Стендаль убежден, что «все укрепляющаяся потребность в сильных чувствах составляет характерный признак» XIX столетия. Ее не способно удовлетворить процветавшее тогда мертвое подражательство классикам XVII века, поддерживаемое верхами и насаждаемое Французской академией. Оно такой же пережиток былого, как и его придворные покровители. В памфлете «Расин и Шекспир» (1823–1825) и ряде статей Стендаль провозгласил пришествие иного искусства, созвучного изменившейся жизни. Плестись вслед за художниками прошлых веков, считает он, значит невольно лгать современникам, подсовывая им поделки, рассчитанные на вкус их предков. Ведь француз, помнивший взятие Бастилии, казнь Людовика XVI, пожар Москвы, переправу через Березину и битву при Ватерлоо, не похож на своих дедов. Мощный разворот исторических потрясений, предельный накал страстей, столкновение сильных натур — вот что он ищет и в литературе, и на театральных подмостках. И потому он может наслаждаться скорее произведением, близким к трагедиям и хроникам Шекспира, нежели камерными психологическими спектаклями в духе Расина. Однако и Шекспира следует не рабски копировать, но учиться у него создавать народные зрелища, рассчитанные на всех, а не на узкий круг королевских приближенных.
В те годы твердыни классической традиции, где окопались благонамеренные охранители-рутинеры, напористо штурмовали романтики, бывшие, впрочем, столь же благонамеренными во всем, что не касалось художественного творчества. Стендаль тоже именовал себя «романтиком». Но уточнял — «истинный»: помимо их консерватизма в политике, ему было чуждо их пристрастие к унылым плакальщикам о скорбях земных, к «роковым тайнам» и туманным излияниям; ему претили мистические поползновения одних и причудливая безудержная фантазия других. Ему была созвучна их раскованность, сердечный пыл, но он не выносил их ходульности. «Правда, горькая правда» — вот его лозунг. «Исследуем — в этом весь XIX век», и потому повествованию предстоит сделаться «зеркалом, с которым идешь по большой дороге. То оно отражает лазурь небосвода, то грязные лужи и ухабы». Стендаль думает о книгах, где «действие будет похоже на то, что ежедневно происходит на наших глазах», а герои — «такие же, как мы их ежедневно встречаем… ни более напыщенные, ни более натянутые, чем в натуре, а этим многое сказано». Для него писатель — трезвый «историк и политик», который ведет «философское», доходящее до самых глубин, исследование жизни и согласует свое воображение с «железными законами реального мира». Отыскивая ключи к человеческому поведению в распространенных нравах и обычаях, он не скользит по поверхностным броским приметам, а зарывается в душевную толщу и изнутри обследует побуждения, саму неповторимую манеру переживать, мыслить, поступать, присущую его согражданам. «От всего, что ему предшествовало, XIX век будет отличаться точным и проникновенным изображением человеческого сердца». По сути, все это принципы не столько романтизма, сколько вызревающего реализма XIX столетия.
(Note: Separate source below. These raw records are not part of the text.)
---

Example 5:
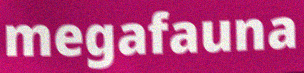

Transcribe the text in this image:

megafauna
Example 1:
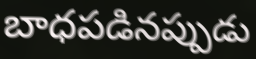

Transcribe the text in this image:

బాధపడినప్పుడు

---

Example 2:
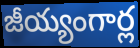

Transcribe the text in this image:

జీయ్యంగార్ల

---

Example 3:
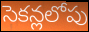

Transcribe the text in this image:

సెకన్లలోపు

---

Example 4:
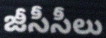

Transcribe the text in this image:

జీసీసీలు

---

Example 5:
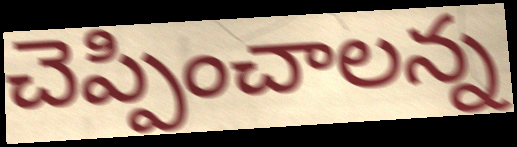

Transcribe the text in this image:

చెప్పించాలన్న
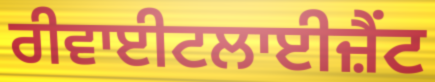
ਰੀਵਾਈਟਲਾਈਜ਼ੈਂਟ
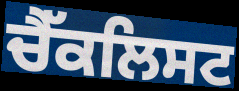
ਚੈੱਕਲਿਸਟ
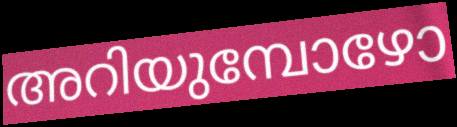
അറിയുമ്പോഴോ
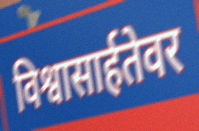
विश्वासार्हतेवर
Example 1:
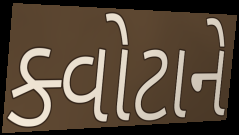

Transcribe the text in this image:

ક્વોટાને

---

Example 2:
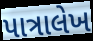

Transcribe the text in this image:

પાત્રાલેખ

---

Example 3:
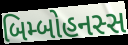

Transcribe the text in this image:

બિમ્બોહનસ્સ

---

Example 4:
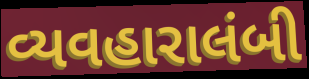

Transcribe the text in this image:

વ્યવહારાલંબી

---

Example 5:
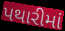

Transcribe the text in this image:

પથારીમાં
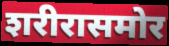
शरीरासमोर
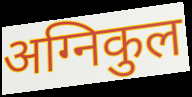
अग्निकुल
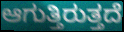
ಆಗುತ್ತಿರುತ್ತದೆ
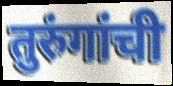
तुरुंगांची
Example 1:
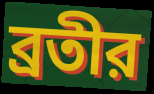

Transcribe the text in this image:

ব্রতীর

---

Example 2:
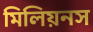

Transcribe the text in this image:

মিলিয়নস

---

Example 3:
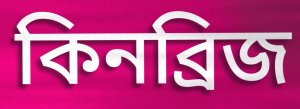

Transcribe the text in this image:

কিনব্রিজ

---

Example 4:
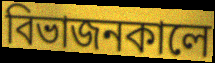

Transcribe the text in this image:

বিভাজনকালে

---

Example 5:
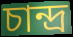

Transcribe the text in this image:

চান্দ্র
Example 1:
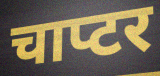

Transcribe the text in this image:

चाप्टर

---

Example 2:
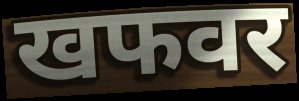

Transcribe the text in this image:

खफवर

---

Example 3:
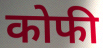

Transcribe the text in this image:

कोफी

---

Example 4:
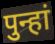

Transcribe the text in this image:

पुन्हां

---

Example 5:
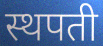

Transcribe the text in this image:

स्थपती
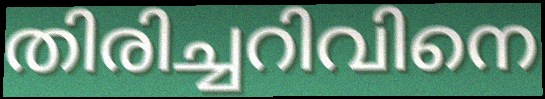
തിരിച്ചറിവിനെ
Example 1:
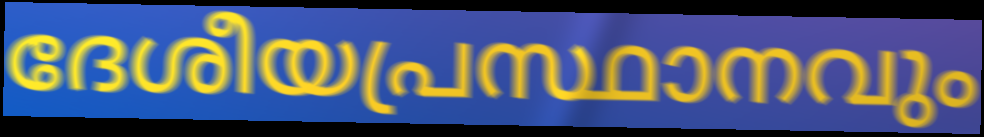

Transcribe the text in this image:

ദേശീയപ്രസ്ഥാനവും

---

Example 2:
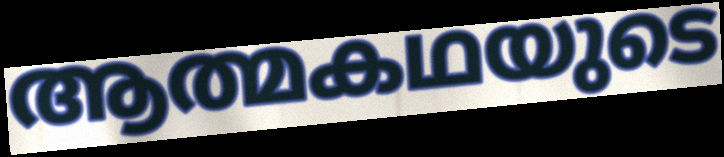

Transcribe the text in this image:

ആത്മകഥയുടെ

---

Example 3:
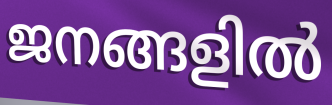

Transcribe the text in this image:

ജനങ്ങളിൽ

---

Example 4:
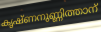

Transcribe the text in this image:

കൃഷ്ണനുണ്ണിത്താന്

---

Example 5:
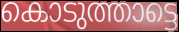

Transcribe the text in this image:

കൊടുത്താട്ടെ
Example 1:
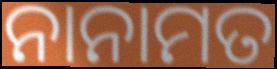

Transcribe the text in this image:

ନାନାମତ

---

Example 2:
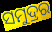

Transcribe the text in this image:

ସମୁଦ୍ରର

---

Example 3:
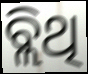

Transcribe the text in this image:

ବ୍ଲିଥି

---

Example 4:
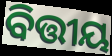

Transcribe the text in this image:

ବିତ୍ତୀୟ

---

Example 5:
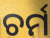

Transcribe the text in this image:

ଚର୍ମ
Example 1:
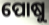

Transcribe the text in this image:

ପୋଷୁ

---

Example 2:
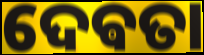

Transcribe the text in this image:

ଦେଵତା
За этой платформой, опережающей мысль своей эпохи и прокладывающей плодотворные пути в будущее, — подвиг непрерывных и долгих исканий. К правде, которую Стендаль хотел высказать, он шел сквозь годы скитаний и напряженной работы; через усвоение истин, завещанных властителями дум иных поколений, и пересмотр всего, что достигнуто мастерами слова тогдашней Франции, Италии, Англии; сквозь разочаровывающие самостоятельные «прикидки» и обнадеживающее приобщение к бессмертным творениям живописи, музыки, театра; сквозь потрясения своего сердца и потрясения своего века. Последнее пятнадцатилетие жизни и трудов Стендаля — пора расцвета его так не просто и не скоро мужавшего дарования.